Çağdaş sanatta fotoğraf farklı disiplinlerle bir araya gelerek güçleniyor ve yeni anlamlar kazanıyor. Disiplinlerden birini de "yürüyüş" olarak değerlendirebiliriz. Araştırma sürecimizde karşımıza çıkan Gaffney'in projesinin hissettirdikleri ve çağrışımları, daha önceden incelediğimiz farklı projelere uzandı. Onu çağrışımıyla konu Serkan Taycan'ın "İki Deniz Arası"na, devamında ise Cem Ersavcı'nın "Outside" projesine geldi.
***
Paul Gaffney, "We Make the Path by Walking" projesi için olabildiğince doğayla iç içe 3500 kilometreden fazla bir yürüyüş gerçekleştirmiş.
Gaffney'in amacı, doğanın içine gömülü yolculuğunun ruhuna eş, meditasyon sağlayıcı görseller üretmek ve bunun izleyicilere de davetkar gelmesini sağlayarak onları da bu yürüyüşe dahil etmek. Çünkü Gaffney'e göre bu uzun mesafeli yürüyüşlerin arkasındaki motivasyon insanları değiştirebilir ve kendilerini keşfetmelerini sağlayabilir.
Gaffney'in doğa fotoğraflarının pek çoğu tamamen bakir yerleri işaret ediyor olsa da, bazı fotoğraflarda insan varlığı bir şekilde kendini belli ediyor. Sanatçının hazırladığı kitabı da bu motivasyon için gayet davetkar. Özellikle kitabın bir kutu şeklinde olması ve içinden fotoğrafların parça parça ama başka bir kağıtla korunmuş şekilde çıkması, herkesin bu yolculukta kendine has ve özel anlar deneyimleyebileceğini hissettiriyor.
***
Her ne kadar amaç ve yola çıkış noktası farklı olsa da, Serkan Taycan'ın "İki Deniz Arası" projesini de hatırlatmakta fayda var diye düşünüyoruz.

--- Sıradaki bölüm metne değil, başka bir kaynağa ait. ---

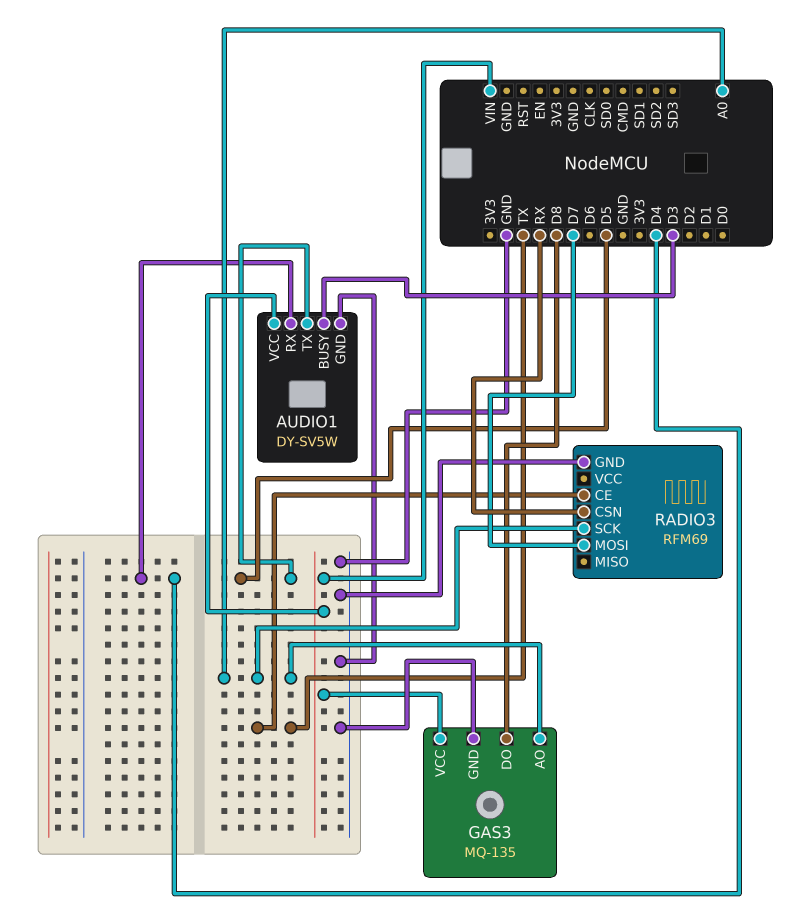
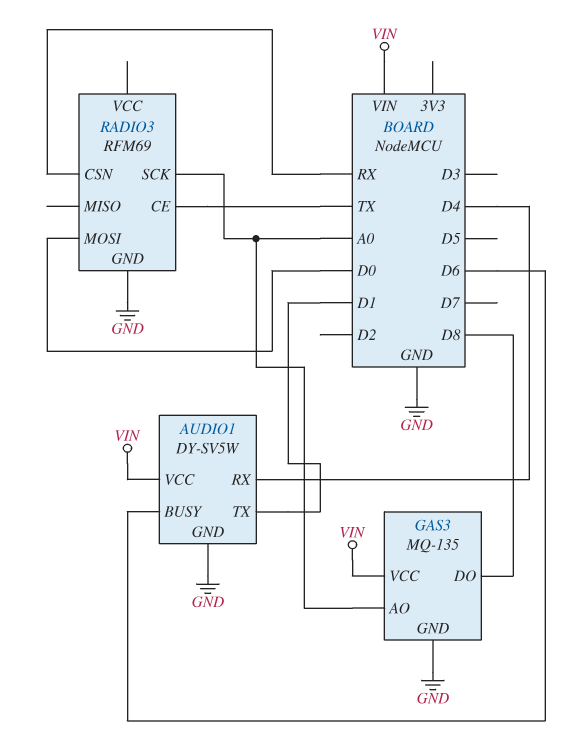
AUDIO1 pin BUSY: D3 -> D6
AUDIO1 pin TX: D5 -> D1
RADIO3 pin MOSI: D7 -> D0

Taycan, yapımı planlanan Kanal İstanbul projesinin güzergahı olan 40 kilometrelik yolu yürüyerek tamamlamış, devamında bu deneyime insanları da davet ederek aynı yolu farklı katılımcılarla beraber kat etmişti. Deneyimlerini bienaldeki sergisi, harita, facebook sayfası ve TedXReset'teki konuşmasıyla paylaşmış ve bizi de Kanal İstanbul projesinin yapılmak istendiği bölge hakkında deneyim sahibi olmamızı sağlamıştı. Bilim adamlarının iklim ile ilgili uyarılarının yanında bu projenin gösterdiği insani yan ve sosyolojik durum oldukça etkileyici.
İki Deniz Arası, yürüyüşlere devam ediyor ve bu sürekli gelişen, paylaşılan ve süren projeyi takip etmeye devam etmekte fayda var.
***
Doğa ve periferi deyince aklımıza gelen diğer isim ise Cem Ersavcı. Maalesef geçen ay uzucu bir trafik kazasinda kaybettiğimiz sanatçının "Outside" ve "Kuzey Ormanları" çalışmaları, son dönemdeki şehrin şantiye görünümünü ve bu yeni kent manzarasını gösteriyor. Kendi deyimiyle "Kent ve ütopya kavramlarının iç içe olduğundan bahsedilir; kentleri planlamak bir anlamda buralardaki hayatın nasıl yaşanacağını planlamak anlamına gelir. Benim gördüğüm ise ters bir ütopyadan görünümler gibi…"
Araçla gezerek bu kadar tersine bir kent siluetinin kolay kolay fotoğraflanamayacağını, bu nedenle bolca yürüdüğünü bir sohbette konuşmuştuk. Proje metinlerinde geçmeyen bu yürüyüşlerinin çalışmalarının katmanlarına ne kadar dahil olduğunu bilemeyecek olsak da; bu iki projenin ardından bu projeden bahsetmeden edemedik.